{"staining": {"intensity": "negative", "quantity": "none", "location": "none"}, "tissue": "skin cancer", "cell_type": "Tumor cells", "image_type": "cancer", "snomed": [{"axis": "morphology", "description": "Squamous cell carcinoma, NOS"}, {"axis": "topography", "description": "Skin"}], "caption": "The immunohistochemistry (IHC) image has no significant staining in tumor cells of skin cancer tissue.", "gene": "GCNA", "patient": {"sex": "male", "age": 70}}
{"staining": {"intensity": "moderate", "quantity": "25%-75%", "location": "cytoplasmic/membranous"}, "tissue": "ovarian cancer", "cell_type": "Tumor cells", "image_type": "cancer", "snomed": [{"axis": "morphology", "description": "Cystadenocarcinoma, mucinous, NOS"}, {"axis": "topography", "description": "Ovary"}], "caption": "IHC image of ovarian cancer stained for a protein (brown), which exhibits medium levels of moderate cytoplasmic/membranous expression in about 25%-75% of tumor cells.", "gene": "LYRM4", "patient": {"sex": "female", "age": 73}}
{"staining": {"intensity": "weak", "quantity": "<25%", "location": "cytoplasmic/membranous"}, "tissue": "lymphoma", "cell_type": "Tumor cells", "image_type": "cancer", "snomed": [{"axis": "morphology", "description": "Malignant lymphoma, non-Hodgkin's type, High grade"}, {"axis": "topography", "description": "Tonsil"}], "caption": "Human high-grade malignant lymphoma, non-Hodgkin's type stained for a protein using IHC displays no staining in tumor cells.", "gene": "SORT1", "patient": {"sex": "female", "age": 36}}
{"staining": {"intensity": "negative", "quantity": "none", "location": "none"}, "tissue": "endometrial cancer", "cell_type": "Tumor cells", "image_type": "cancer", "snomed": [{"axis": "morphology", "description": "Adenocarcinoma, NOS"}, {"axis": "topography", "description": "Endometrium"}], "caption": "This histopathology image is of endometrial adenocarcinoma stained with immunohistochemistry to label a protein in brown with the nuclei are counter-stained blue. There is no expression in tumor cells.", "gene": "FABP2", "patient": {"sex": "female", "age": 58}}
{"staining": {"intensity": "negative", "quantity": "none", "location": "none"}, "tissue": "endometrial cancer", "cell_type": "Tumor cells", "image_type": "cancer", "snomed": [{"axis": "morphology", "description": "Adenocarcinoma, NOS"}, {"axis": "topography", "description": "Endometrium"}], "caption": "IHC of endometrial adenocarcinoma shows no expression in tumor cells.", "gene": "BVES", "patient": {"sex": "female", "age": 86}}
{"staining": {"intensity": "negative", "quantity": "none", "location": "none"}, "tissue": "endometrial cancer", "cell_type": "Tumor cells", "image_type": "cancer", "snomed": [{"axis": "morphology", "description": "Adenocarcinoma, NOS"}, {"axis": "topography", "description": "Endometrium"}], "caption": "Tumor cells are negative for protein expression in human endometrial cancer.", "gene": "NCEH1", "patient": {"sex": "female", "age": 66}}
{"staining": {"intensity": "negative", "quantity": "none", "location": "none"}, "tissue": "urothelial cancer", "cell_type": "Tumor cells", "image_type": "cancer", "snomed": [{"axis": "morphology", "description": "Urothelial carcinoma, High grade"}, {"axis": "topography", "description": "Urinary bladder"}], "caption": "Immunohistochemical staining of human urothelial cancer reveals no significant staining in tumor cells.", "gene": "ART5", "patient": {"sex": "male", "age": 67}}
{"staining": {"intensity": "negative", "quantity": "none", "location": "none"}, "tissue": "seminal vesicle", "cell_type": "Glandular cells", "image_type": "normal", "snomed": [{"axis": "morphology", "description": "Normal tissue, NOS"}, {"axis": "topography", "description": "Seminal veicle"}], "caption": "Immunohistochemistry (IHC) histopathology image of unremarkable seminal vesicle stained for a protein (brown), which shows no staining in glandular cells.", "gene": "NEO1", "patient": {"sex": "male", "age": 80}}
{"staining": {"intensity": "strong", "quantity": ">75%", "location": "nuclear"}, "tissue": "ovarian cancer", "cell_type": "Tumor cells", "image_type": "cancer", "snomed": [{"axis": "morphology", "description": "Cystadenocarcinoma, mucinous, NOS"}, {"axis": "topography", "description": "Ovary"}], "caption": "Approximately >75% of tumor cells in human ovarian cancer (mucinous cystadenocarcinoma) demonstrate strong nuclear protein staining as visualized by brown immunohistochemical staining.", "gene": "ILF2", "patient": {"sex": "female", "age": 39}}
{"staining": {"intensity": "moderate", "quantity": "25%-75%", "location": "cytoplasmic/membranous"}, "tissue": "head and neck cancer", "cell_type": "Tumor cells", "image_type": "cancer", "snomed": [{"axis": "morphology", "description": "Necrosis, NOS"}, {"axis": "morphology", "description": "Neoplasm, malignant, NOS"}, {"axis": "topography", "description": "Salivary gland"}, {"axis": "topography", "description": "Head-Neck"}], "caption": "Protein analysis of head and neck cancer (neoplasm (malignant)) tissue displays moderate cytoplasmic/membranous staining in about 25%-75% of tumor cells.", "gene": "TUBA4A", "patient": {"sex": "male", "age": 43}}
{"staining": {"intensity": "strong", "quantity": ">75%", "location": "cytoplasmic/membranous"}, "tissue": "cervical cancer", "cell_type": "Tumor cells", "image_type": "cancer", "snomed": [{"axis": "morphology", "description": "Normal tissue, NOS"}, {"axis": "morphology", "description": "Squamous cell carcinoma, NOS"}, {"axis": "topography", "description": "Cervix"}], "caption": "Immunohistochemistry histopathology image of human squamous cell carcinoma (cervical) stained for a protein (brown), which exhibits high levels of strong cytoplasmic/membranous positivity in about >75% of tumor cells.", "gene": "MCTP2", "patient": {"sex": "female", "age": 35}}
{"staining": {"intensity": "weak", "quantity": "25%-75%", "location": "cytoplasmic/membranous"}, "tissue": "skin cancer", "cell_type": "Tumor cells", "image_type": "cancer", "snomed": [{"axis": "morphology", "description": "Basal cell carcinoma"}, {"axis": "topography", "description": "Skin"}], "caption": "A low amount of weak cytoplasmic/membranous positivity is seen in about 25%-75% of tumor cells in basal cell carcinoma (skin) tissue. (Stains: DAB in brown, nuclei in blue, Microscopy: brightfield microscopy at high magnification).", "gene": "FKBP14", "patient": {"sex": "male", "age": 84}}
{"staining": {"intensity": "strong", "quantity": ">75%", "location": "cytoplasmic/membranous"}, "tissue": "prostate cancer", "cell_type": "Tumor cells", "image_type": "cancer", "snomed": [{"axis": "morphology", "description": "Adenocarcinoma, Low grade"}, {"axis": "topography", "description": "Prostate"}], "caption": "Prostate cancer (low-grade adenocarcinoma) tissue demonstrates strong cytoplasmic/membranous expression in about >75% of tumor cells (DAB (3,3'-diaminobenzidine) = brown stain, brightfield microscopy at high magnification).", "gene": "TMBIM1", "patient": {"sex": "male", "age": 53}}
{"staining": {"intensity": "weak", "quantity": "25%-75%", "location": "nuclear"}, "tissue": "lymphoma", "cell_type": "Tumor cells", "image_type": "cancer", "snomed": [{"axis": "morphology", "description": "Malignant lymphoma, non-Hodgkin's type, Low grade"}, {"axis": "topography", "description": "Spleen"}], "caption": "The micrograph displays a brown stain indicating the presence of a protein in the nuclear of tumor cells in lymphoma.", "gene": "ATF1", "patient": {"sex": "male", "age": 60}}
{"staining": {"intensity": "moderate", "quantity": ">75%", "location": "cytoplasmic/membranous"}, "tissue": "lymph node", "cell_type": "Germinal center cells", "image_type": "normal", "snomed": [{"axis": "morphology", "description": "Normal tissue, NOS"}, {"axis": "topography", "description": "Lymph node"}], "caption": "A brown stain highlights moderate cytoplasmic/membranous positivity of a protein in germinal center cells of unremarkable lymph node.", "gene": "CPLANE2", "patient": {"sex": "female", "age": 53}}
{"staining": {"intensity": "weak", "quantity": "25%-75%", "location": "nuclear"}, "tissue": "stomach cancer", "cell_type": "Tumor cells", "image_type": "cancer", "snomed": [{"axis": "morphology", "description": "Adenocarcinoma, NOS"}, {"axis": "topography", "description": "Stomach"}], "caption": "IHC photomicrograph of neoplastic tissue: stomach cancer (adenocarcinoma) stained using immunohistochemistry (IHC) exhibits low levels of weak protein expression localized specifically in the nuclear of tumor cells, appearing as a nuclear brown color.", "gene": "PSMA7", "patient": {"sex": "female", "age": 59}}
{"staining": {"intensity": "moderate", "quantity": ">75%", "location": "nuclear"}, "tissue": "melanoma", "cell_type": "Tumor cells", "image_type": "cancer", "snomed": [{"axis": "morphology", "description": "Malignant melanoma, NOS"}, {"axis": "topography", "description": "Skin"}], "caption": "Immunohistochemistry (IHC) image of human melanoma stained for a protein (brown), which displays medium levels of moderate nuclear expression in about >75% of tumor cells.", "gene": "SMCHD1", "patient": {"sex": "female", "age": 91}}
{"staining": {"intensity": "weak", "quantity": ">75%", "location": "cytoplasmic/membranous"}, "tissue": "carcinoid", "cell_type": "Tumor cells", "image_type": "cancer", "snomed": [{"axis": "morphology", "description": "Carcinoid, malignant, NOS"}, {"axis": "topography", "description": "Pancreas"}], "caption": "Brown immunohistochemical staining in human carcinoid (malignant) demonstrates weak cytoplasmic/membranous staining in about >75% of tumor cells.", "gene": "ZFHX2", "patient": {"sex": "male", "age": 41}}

——

Please transcribe exactly the lines above from the line that has "staining of human" up to and including the line that has "(IHC) histopathology image"; no other line belongs in the answer.

● **EXPECTED ANSWER**:
{"staining": {"intensity": "negative", "quantity": "none", "location": "none"}, "tissue": "urothelial cancer", "cell_type": "Tumor cells", "image_type": "cancer", "snomed": [{"axis": "morphology", "description": "Urothelial carcinoma, High grade"}, {"axis": "topography", "description": "Urinary bladder"}], "caption": "Immunohistochemical staining of human urothelial cancer reveals no significant staining in tumor cells.", "gene": "ART5", "patient": {"sex": "male", "age": 67}}
{"staining": {"intensity": "negative", "quantity": "none", "location": "none"}, "tissue": "seminal vesicle", "cell_type": "Glandular cells", "image_type": "normal", "snomed": [{"axis": "morphology", "description": "Normal tissue, NOS"}, {"axis": "topography", "description": "Seminal veicle"}], "caption": "Immunohistochemistry (IHC) histopathology image of unremarkable seminal vesicle stained for a protein (brown), which shows no staining in glandular cells.", "gene": "NEO1", "patient": {"sex": "male", "age": 80}}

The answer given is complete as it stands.